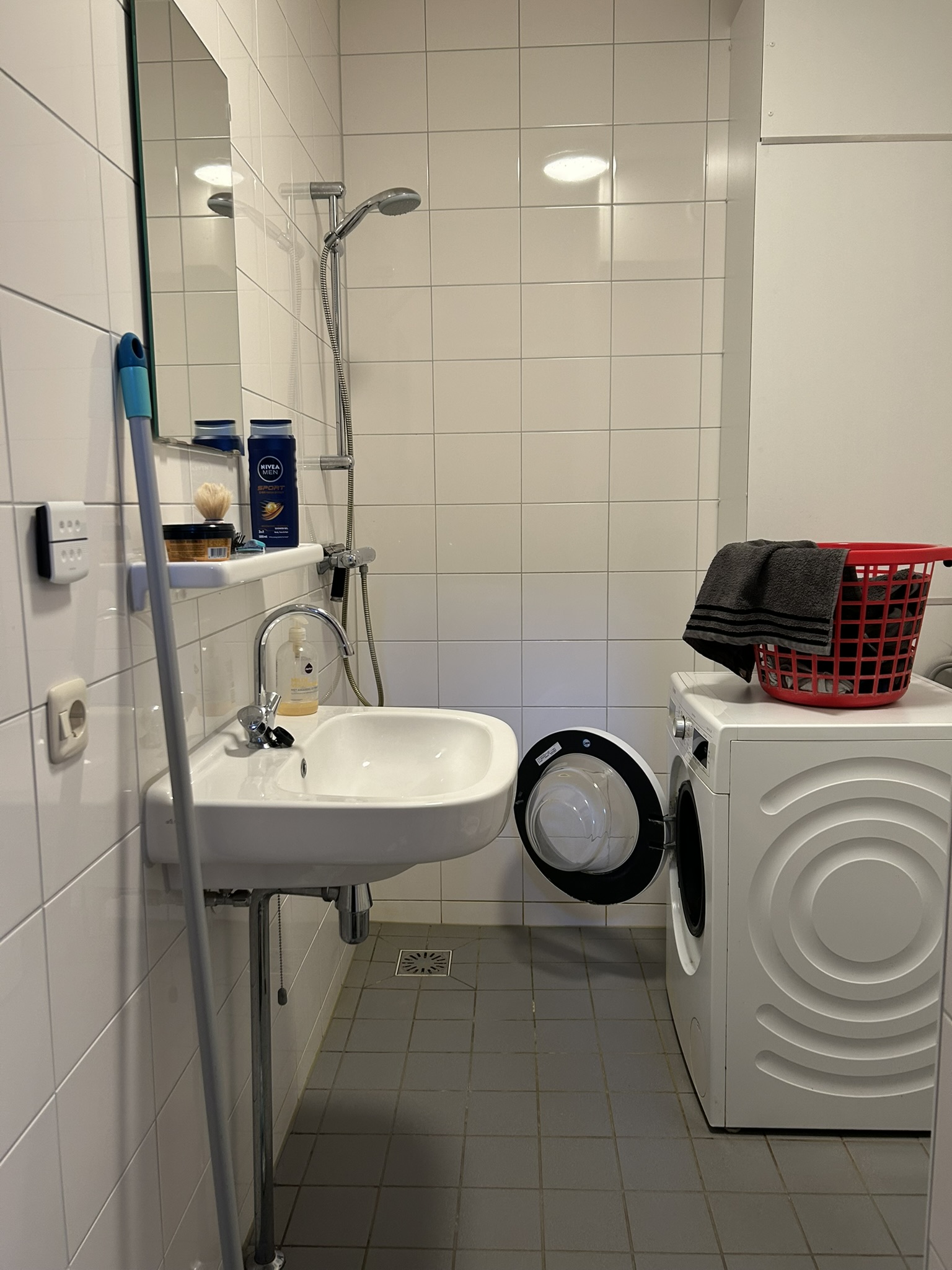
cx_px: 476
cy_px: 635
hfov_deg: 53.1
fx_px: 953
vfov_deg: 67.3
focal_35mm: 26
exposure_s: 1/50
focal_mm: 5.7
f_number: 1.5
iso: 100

----

# Exercise goal
Copy out the line holding "hfov_deg: 53.1" along with all lines after it through the end of the entries, exactly and only these.

# Written reply
hfov_deg: 53.1
fx_px: 953
vfov_deg: 67.3
focal_35mm: 26
exposure_s: 1/50
focal_mm: 5.7
f_number: 1.5
iso: 100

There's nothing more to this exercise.